NEW YORK: Governor David Paterson last week proposed a new two-year, $5 billion deficit-reduction package (DRP) that will fill the $3 billion (and growing) gap in the 2009-2010 spending plan and have a recurring impact of $2 billion in 2010-11. The new proposal does not include new taxes or assessments, a reflection of the extraordinarily high taxes already imposed on health plans in the main '09-'10 budget. The Governor's new DRP focuses on across-the-board Medicaid cuts, a $14.7 million cut in the managed long-term care program, a $14 million reduction in the Child Health Plus program, and a $7 million reduction in section 332 assessment sub-allocation, which includes both the Healthy New York and Timothy's Law programs. The budget announcement was sharply criticized by the hospital industry and hospital workers' union SEIU/1199. Assembly Democrats have already scheduled two hearings on the Governor's proposed DRP for Wednesday, October 21st, in Albany and Friday, October 23rd in Syracuse.

OREGON: The state Insurance Department has issued a second bulletin regarding legislation that established a premium assessment on health insurers. The primary purpose of the new bulletin is to provide information about the approved manner of calculating premium increases to offset the cost of the new assessment. The bulletin states that the law limits the amount carriers are allowed to increase premiums, as a result of the assessment, to one percent. The amount derived from dividing premiums by .99 is greater than one percent and is therefore illegal. Any insurers that calculated the increase in the .99 manner and have already collected premiums are required to issue refunds.

TEXAS: The Department of Insurance held a stakeholder meeting last week to discuss implementation of the new "Healthy Texas" program, legislation that passed in May. The program is modeled after Healthy New York and will offer state re-insurance for up to 80 percent of the claims corridor of $5,000-$75,000 for an insurance product, which can be sold only to small groups that have been uninsured for at least a year and have at least 30 percent of their employees' salaries at a maximum of 300 percent of the federal poverty level. The employer must agree to pay at least 50 percent of the premiums, and at least 60 percent of the employees must enroll.
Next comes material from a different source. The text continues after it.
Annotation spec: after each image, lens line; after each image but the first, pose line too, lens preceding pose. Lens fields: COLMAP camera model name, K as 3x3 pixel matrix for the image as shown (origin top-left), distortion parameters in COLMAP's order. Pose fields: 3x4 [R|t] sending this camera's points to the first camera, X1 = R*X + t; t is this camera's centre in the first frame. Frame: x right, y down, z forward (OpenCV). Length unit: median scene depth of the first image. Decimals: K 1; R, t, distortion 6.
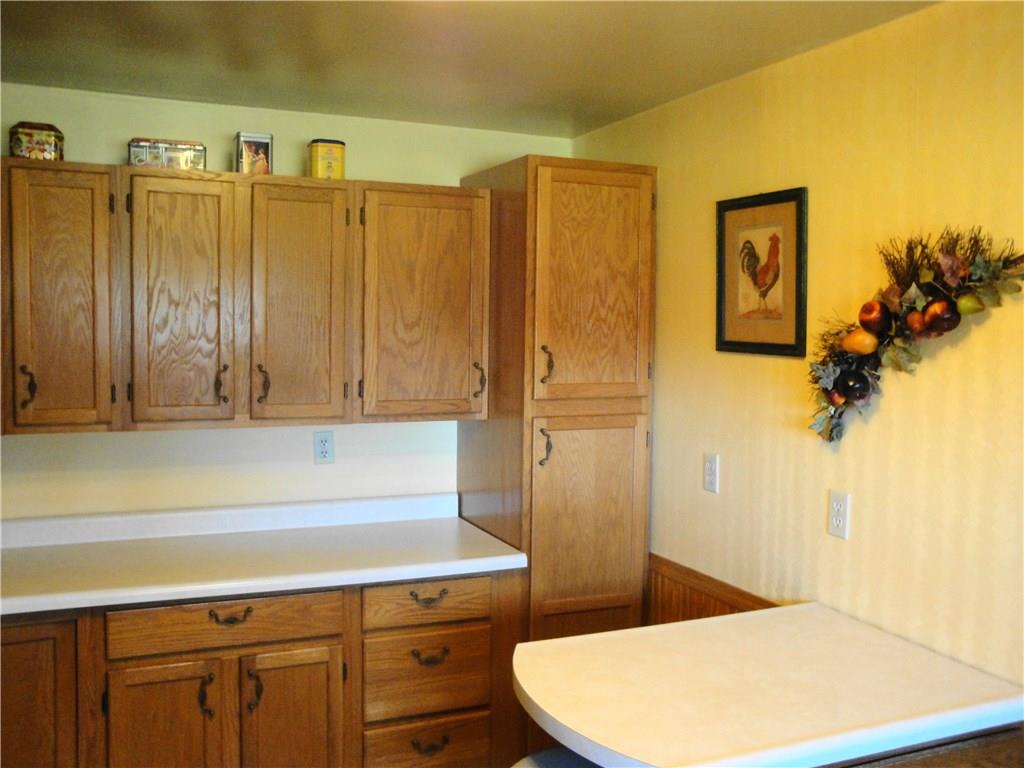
lens RADIAL K [[970.3, 0, 512.0], [0, 970.3, 384.0], [0, 0, 1]] dist [-0.132075, 0.232850]
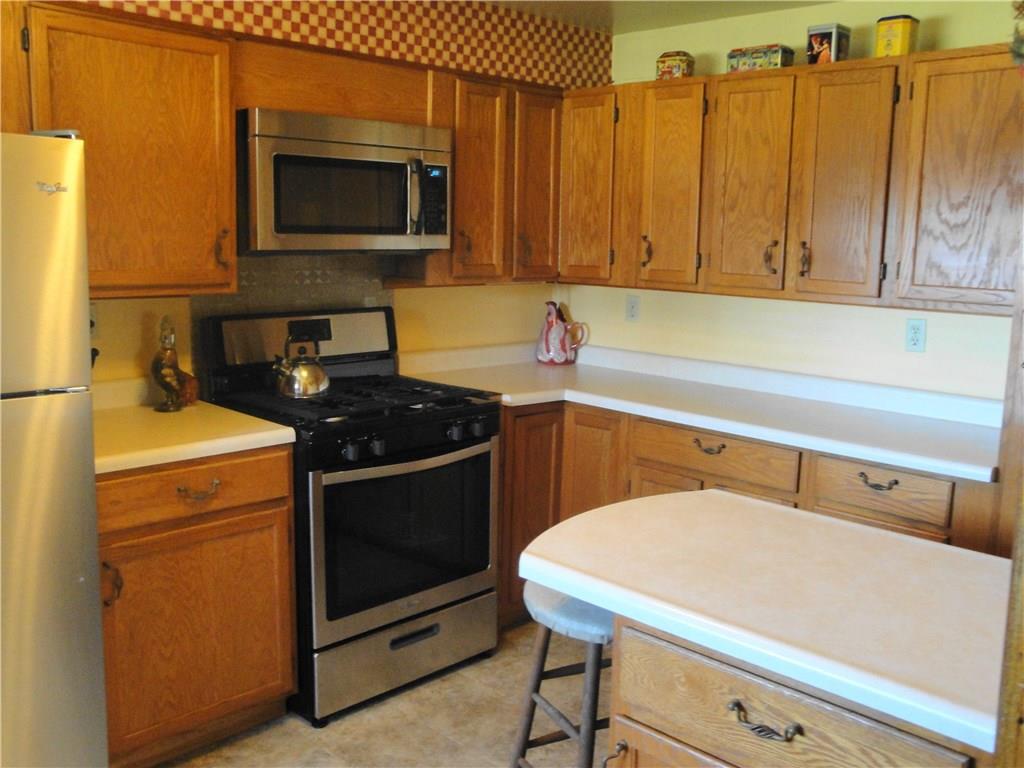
lens RADIAL K [[970.3, 0, 512.0], [0, 970.3, 384.0], [0, 0, 1]] dist [-0.132075, 0.232850]
pose [[0.365464, 0.141462, -0.920013, 0.630025], [-0.082594, 0.989414, 0.119324, 0.036560], [0.927154, 0.032379, 0.373279, 0.284541]]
The legislature provided $17.5 million dollars annually to fund the program for the next 2 years. TDI and the Texas HHSC have been awarded almost $5 million a year for the next five years in HRSA grant money to assist with costs of actuarial contracts, marketing contracts and additional staff to help fully implement the program. They have posted informal rules to implement the program and plan to adopt a formal rule by the end of 2009. They would like to see members enrolled in qualifying plans by June 1, 2010, at the latest. Aetna has been involved with the drafting of legislation for this program from the beginning and will continue to be involved throughout the rulemaking process.
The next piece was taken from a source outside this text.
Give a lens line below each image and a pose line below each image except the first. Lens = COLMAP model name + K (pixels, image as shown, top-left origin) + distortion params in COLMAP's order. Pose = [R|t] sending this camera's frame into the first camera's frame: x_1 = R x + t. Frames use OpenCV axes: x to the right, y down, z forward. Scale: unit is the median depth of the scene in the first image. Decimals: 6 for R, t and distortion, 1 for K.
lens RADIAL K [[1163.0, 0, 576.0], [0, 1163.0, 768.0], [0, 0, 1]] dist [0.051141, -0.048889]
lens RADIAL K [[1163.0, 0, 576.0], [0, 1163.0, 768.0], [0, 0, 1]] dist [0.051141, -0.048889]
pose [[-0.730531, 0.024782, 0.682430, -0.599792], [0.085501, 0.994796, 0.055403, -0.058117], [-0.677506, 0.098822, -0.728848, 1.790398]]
WASHINGTON: The state Office of the Insurance Commissioner has released its legislative agenda for 2010. The OIC proposals include; 1) new and extended grace periods for individuals to take up conversion coverage -- 31 days after a person has received notice of termination of coverage; 2) a revised definition of emergency services and the elimination of a requirement that the covered health care services are provided in a hospital emergency department; and 3) a health care reform proposal that would cover catastrophic medical costs over $10,000 per year and limited preventive care for all state residents. The catastrophic health plan was also proposed in 2009 but failed to gather much attention in the legislature.